═══ Records to process ═══
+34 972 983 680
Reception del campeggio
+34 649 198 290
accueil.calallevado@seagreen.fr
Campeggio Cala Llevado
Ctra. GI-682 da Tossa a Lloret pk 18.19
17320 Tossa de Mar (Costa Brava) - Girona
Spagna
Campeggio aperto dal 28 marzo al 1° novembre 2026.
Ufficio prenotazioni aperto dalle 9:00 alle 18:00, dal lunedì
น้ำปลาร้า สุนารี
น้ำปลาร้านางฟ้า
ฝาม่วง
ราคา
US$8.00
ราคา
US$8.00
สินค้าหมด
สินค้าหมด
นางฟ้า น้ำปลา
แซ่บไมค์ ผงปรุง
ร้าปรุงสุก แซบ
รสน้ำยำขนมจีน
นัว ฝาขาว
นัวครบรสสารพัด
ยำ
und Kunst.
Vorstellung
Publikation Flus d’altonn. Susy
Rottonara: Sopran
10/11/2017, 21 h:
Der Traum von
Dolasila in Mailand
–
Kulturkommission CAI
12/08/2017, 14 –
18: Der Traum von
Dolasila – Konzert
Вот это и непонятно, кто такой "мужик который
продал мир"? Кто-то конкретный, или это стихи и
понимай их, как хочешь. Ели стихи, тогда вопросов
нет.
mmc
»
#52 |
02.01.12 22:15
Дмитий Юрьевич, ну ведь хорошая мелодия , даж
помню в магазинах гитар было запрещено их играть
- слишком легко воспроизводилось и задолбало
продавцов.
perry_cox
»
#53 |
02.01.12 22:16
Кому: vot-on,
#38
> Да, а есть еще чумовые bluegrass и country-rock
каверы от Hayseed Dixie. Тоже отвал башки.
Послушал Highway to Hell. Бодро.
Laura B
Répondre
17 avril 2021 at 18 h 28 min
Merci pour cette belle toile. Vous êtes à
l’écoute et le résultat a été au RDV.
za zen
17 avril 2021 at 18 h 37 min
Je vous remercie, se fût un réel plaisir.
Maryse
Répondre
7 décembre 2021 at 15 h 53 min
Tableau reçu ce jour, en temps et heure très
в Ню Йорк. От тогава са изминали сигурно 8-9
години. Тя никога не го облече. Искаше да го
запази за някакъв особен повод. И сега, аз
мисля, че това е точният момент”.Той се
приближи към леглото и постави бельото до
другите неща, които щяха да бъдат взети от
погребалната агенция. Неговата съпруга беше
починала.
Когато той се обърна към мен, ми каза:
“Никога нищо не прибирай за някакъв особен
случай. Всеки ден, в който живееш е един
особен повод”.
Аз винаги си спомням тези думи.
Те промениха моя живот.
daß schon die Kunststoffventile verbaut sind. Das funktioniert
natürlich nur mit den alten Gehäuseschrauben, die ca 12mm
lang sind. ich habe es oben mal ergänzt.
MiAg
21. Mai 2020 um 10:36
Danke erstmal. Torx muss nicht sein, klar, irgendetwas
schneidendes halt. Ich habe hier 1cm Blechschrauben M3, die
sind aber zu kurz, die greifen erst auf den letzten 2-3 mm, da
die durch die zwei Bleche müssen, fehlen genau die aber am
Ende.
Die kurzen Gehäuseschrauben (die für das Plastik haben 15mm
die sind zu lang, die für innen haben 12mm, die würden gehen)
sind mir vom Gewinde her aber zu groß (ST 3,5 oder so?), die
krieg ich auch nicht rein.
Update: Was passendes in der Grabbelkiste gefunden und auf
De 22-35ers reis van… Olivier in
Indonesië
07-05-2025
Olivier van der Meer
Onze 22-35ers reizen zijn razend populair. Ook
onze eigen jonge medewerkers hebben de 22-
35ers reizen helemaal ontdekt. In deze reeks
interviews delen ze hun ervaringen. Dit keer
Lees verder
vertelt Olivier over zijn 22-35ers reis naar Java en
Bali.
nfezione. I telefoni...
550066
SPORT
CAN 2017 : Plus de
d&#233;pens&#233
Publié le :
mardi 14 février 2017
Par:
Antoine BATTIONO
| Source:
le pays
═══
▸ What you should do: Within the listing above, the range opens at the line with "21. Mai 2020 um 10:36" and closes at the line with "krieg ich auch nicht rein.". Reproduce exactly the lines of that range, including both ends.

▸ Result of the exercise:
21. Mai 2020 um 10:36
Danke erstmal. Torx muss nicht sein, klar, irgendetwas
schneidendes halt. Ich habe hier 1cm Blechschrauben M3, die
sind aber zu kurz, die greifen erst auf den letzten 2-3 mm, da
die durch die zwei Bleche müssen, fehlen genau die aber am
Ende.
Die kurzen Gehäuseschrauben (die für das Plastik haben 15mm
die sind zu lang, die für innen haben 12mm, die würden gehen)
sind mir vom Gewinde her aber zu groß (ST 3,5 oder so?), die
krieg ich auch nicht rein.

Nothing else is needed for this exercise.